The instant instructions did not satisfy this right of the defendant. They embraced, generally, the doctrines of reasonable doubt; the jury as the sole judge of a witness' credibility; their right to disregard any part of the evidence thought untrustworthy and the accused's entitlement to a fair consideration of his own testimony. Under this submission, the jury could well have believed the officers' narration of the accused's owning up to the crime to be accurate and precise, and yet not evaluate the incrimination with regard to the willingness or coerciveness with which it came. Again, the jury could have disbelieved the defendant's denial that he made the utterance, and yet not understood that the fact of the confession is not enough — that it must also have been forthcoming of his own choosing.

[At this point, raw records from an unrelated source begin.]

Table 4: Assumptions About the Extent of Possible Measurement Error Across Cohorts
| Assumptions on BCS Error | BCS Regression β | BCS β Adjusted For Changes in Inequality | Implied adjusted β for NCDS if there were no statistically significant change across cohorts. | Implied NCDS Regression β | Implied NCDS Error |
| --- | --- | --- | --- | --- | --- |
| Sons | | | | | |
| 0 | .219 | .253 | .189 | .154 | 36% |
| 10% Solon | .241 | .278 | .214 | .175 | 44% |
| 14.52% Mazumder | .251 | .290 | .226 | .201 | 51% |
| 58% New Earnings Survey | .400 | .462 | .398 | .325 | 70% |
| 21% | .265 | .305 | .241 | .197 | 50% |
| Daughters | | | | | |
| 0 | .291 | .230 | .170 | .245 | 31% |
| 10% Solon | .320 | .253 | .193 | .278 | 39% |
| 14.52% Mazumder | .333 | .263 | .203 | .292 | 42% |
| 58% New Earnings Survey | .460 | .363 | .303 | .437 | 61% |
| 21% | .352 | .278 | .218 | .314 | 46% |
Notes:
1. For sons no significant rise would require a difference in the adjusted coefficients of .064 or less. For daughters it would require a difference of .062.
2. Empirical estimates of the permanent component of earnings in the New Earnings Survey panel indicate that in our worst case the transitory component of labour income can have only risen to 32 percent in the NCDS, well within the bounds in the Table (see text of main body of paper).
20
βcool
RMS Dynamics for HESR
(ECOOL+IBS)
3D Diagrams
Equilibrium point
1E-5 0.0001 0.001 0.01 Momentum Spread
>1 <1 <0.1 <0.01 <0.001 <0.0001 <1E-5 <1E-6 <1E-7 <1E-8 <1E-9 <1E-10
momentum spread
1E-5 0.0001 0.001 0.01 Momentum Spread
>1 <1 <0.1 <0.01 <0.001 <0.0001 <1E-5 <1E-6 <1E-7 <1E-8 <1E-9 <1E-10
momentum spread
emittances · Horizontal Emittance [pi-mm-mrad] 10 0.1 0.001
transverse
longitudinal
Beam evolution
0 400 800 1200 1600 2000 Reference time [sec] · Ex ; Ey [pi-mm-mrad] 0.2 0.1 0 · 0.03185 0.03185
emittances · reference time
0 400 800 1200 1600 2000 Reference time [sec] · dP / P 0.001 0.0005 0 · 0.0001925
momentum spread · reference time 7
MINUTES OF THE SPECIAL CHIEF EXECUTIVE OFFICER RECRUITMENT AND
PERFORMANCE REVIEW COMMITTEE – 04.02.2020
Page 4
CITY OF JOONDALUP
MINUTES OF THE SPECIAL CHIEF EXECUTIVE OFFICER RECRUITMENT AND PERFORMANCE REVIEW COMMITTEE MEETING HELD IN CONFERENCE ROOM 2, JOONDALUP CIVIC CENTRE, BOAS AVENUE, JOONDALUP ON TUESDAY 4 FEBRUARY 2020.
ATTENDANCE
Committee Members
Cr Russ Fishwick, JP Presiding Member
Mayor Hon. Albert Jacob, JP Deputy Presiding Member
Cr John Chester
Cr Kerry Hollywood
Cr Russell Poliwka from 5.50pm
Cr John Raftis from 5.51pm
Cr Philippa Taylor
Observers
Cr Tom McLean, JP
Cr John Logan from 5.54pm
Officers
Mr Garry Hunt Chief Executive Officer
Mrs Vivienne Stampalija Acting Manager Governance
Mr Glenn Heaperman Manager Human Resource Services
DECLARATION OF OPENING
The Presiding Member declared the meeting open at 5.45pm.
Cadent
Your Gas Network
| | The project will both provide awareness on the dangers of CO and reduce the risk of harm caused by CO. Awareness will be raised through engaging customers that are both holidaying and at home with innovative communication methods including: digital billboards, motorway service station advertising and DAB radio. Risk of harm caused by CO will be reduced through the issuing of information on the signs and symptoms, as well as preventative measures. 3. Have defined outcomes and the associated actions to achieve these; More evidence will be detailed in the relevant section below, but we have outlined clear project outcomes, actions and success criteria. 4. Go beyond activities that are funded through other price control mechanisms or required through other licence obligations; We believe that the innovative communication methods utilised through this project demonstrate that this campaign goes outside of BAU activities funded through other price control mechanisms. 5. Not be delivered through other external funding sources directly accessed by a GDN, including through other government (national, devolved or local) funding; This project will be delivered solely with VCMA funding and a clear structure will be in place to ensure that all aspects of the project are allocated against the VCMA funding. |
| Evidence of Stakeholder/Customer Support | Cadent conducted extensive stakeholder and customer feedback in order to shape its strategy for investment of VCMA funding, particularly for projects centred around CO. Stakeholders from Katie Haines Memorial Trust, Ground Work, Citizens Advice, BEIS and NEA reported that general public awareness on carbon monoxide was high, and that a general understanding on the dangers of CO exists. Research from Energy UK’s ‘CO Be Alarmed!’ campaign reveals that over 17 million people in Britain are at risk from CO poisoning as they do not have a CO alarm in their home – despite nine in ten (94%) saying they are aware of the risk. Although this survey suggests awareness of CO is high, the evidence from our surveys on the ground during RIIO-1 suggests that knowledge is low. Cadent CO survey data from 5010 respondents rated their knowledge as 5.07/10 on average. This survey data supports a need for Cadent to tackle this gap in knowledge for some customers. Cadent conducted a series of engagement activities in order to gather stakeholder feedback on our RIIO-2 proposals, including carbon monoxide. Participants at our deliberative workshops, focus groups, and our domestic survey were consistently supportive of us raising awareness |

While the absence of a voir dire examination on the defendant's volition in respect to such a statement has been excused as not a deprivation of rights, this relaxation apparently is premised on the granting of an instruction to the effect that an absolutely essential prerequisite, to the jury's consideration of a confession, is that the jurors first find it altogether free of constraint upon the confessor. Stein v. New York, 346 U.S. 156, 170, 173, 192, 73 S. Ct. 1077, 97 L. Ed. 1522 (1953). Although not Fourteenth Amendment cases, Crosby v. United States, supra, and Smith v. United States, 268 F.2d 416 (9 Cir. 1959), reiterate the indispensability of such an instruction. In the latter decision this was said, 268 F.2d at p. 421:

"But there is a second [that is, after the preliminary inquiry] phase to this determination. Defendant has a right to have the jury pass upon the question of whether the admissions made by him were coerced or were made freely. The jury should be instructed that, unless they find beyond a reasonable doubt that the confession was freely and voluntarily made, they should not give any consideration to the admissions in weighing guilt or innocence of defendant. It is true that the failure to give such an instruction and submit this question to the jury would not be noted by us if the matter had not been called to the attention of the trial court and exception taken to the failure.

"The situation in the case was such that these two failures were vital. The jury had before it admissions of defendant and had not been admonished that there was any question of fact for them to consider in that connection. * * *" (Accent ours.)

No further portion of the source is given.